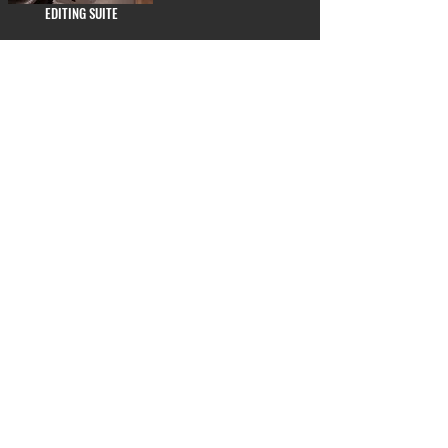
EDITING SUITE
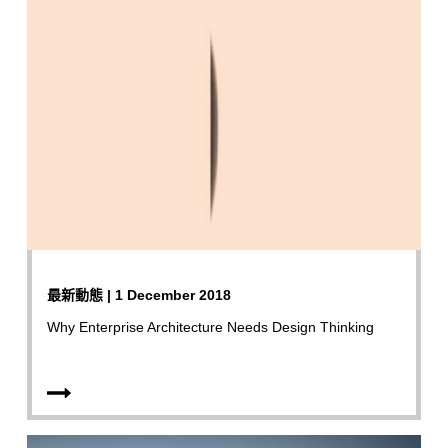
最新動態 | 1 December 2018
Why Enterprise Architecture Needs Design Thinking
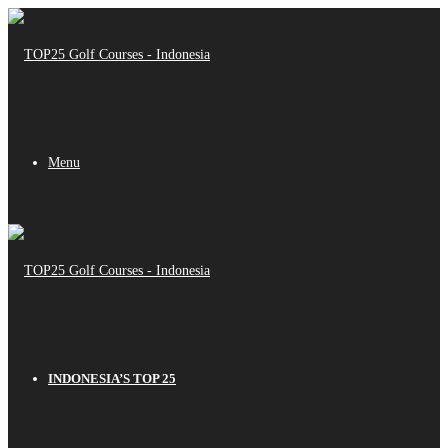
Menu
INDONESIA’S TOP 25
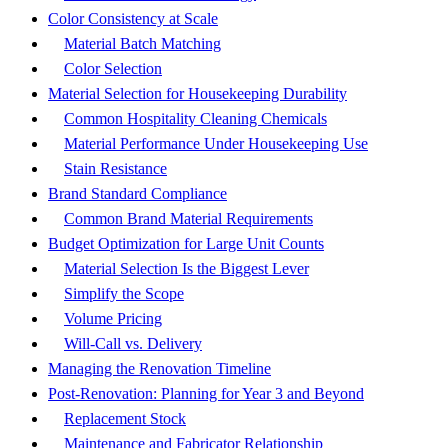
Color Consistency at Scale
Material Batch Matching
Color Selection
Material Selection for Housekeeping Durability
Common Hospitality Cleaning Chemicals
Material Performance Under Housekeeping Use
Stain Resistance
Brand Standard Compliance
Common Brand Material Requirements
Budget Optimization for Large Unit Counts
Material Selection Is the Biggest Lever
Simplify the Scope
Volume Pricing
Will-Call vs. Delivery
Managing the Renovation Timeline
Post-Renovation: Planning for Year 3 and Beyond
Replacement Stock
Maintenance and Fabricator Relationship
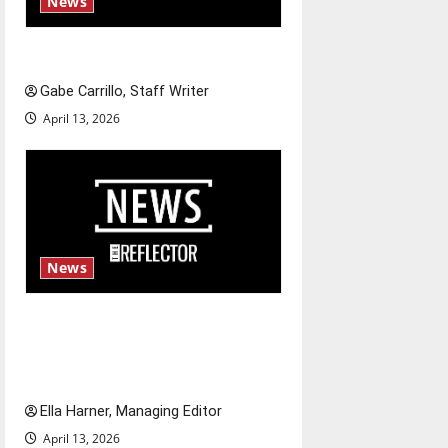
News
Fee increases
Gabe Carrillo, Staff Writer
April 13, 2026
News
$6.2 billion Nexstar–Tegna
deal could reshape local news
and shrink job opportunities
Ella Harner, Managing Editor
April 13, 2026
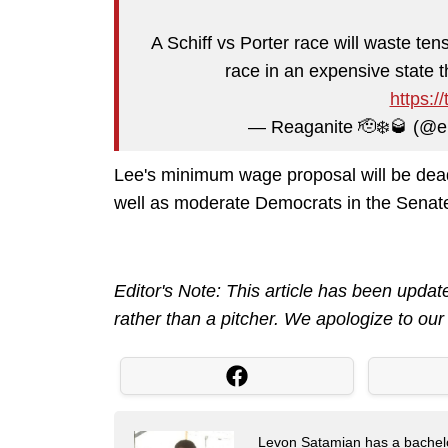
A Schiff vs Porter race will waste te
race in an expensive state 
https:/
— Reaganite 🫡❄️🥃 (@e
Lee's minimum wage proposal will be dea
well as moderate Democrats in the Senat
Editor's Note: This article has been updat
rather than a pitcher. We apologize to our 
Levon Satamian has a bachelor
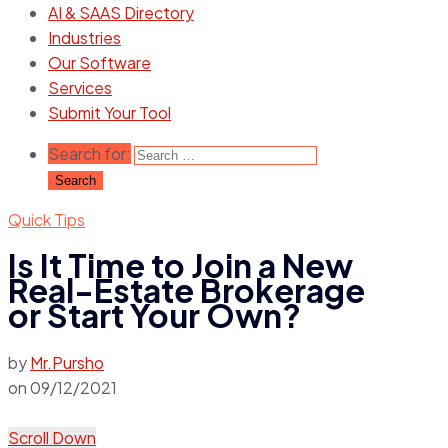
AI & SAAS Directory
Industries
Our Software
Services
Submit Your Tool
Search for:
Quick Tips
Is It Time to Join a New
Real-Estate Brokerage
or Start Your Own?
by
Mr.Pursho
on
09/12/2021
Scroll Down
...
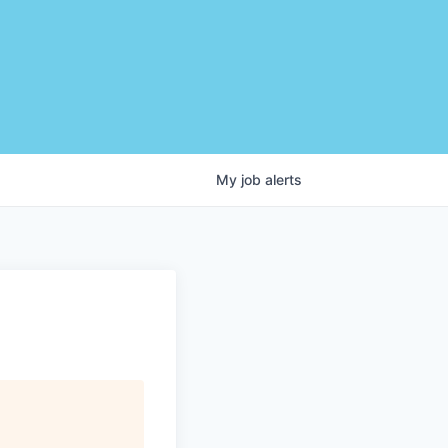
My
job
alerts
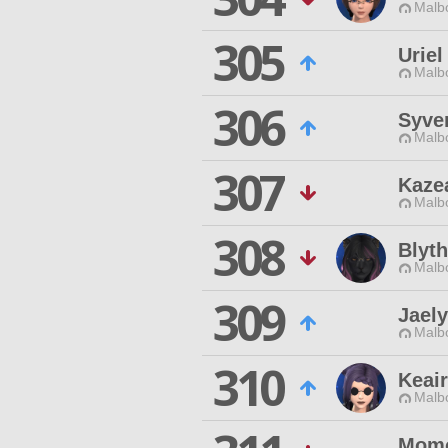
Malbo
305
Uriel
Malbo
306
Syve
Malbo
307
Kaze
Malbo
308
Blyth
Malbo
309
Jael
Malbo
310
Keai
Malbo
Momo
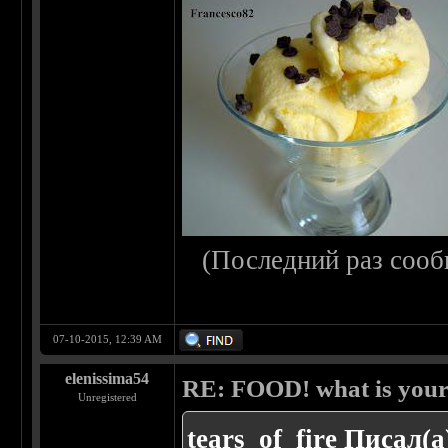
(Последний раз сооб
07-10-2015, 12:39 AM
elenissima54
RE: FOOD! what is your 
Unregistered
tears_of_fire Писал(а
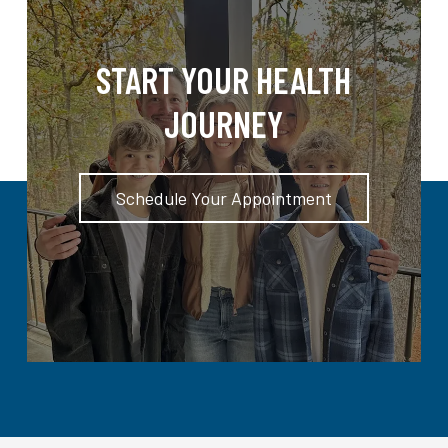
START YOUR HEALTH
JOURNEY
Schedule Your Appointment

— REQUIRED WORK —
Pull out each line of the records that contains the string "Editor".

— TASK SOLUTION —
Ella Harner, Managing Editor
Editor's Note: This article has been updat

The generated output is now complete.